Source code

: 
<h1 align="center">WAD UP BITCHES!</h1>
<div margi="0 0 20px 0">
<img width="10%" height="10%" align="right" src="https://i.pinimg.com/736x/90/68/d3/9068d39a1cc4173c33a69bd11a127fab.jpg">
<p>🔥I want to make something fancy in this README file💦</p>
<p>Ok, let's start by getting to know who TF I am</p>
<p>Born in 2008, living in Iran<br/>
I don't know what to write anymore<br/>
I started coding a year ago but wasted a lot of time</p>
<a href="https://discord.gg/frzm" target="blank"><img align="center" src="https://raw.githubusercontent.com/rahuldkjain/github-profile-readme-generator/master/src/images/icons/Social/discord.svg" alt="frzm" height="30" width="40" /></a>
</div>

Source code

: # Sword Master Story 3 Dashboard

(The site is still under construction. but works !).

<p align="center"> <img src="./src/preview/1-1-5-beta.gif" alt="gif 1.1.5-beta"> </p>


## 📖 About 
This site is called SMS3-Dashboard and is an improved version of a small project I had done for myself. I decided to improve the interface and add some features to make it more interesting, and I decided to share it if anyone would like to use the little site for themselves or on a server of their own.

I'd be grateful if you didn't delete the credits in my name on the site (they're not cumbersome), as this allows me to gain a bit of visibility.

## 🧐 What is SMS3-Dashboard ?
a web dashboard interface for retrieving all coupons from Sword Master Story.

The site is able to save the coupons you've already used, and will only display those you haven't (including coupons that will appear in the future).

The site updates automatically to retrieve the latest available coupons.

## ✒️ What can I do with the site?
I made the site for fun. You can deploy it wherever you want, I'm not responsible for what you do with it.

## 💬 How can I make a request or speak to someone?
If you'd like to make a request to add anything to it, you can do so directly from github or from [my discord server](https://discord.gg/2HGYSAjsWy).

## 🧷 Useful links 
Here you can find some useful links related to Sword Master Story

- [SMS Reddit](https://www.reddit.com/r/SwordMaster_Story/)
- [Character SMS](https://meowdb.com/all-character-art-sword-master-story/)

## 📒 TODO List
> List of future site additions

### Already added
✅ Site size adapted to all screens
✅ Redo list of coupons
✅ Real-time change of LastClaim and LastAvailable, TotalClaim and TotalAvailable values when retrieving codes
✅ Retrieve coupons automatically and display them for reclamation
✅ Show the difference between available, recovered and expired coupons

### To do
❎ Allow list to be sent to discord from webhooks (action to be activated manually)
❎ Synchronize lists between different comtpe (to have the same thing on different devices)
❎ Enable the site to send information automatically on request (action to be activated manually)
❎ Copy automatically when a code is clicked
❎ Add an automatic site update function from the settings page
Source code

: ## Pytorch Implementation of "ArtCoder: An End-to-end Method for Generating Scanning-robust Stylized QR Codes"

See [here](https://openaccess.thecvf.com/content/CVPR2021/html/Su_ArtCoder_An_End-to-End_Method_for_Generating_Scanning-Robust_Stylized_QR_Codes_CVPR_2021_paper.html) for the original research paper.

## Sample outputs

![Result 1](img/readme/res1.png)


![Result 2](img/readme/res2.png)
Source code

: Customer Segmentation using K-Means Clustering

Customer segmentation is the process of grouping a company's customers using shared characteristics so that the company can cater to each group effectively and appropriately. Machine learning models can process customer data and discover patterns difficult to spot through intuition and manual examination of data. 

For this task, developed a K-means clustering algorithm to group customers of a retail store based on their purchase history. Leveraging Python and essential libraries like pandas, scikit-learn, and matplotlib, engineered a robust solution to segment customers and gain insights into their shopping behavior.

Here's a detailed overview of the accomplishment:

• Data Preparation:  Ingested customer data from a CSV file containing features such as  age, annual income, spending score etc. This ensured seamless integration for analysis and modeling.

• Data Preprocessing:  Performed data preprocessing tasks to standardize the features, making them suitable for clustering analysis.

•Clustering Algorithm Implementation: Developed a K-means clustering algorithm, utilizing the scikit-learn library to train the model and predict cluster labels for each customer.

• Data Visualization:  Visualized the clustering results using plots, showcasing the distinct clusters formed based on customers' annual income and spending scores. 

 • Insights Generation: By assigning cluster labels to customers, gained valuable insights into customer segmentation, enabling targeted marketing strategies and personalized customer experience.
++++++++
Your answer should be one number: how many lines in the material hold the string "features".

▶ [RESULT]: 3